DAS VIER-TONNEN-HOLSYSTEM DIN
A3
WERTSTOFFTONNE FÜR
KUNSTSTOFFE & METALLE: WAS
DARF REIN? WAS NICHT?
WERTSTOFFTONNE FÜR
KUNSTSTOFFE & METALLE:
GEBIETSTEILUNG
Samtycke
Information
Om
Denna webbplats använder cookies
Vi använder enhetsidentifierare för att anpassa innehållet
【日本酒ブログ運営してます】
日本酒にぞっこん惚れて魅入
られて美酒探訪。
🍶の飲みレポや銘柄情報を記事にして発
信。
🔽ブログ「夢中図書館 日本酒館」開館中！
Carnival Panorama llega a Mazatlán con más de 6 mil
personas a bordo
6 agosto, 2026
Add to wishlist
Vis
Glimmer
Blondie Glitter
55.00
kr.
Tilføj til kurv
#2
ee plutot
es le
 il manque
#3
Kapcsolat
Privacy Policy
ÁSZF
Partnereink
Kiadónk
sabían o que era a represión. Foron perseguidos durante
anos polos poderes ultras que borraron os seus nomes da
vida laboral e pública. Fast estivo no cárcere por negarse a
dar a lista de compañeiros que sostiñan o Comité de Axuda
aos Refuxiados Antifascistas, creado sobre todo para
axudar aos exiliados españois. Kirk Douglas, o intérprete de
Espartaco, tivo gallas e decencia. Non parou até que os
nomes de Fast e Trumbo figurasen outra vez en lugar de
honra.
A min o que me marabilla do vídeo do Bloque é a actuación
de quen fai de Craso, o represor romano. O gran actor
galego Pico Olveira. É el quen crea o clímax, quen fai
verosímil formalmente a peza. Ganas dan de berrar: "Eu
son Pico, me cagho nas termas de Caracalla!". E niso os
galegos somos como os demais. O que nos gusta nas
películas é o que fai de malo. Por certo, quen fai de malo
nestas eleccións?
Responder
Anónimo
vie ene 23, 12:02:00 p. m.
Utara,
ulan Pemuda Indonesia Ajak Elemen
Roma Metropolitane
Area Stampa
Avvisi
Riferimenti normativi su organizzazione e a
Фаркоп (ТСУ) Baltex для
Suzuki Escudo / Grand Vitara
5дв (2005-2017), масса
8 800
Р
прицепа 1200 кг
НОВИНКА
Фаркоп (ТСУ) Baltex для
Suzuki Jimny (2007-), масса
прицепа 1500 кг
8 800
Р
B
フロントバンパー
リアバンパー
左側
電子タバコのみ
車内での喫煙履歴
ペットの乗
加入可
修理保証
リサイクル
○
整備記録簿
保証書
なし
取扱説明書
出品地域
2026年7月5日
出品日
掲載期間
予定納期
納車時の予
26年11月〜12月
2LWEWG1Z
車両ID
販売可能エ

YOUR ASSIGNMENT —
Your output should consist only of the lines from the one containing "ulan Pemuda Indonesia Ajak Elemen" to the end of the records above, each retyped exactly.

ANSWER TO THIS TASK —
ulan Pemuda Indonesia Ajak Elemen
Roma Metropolitane
Area Stampa
Avvisi
Riferimenti normativi su organizzazione e a
Фаркоп (ТСУ) Baltex для
Suzuki Escudo / Grand Vitara
5дв (2005-2017), масса
8 800
Р
прицепа 1200 кг
НОВИНКА
Фаркоп (ТСУ) Baltex для
Suzuki Jimny (2007-), масса
прицепа 1500 кг
8 800
Р
B
フロントバンパー
リアバンパー
左側
電子タバコのみ
車内での喫煙履歴
ペットの乗
加入可
修理保証
リサイクル
○
整備記録簿
保証書
なし
取扱説明書
出品地域
2026年7月5日
出品日
掲載期間
予定納期
納車時の予
26年11月〜12月
2LWEWG1Z
車両ID
販売可能エ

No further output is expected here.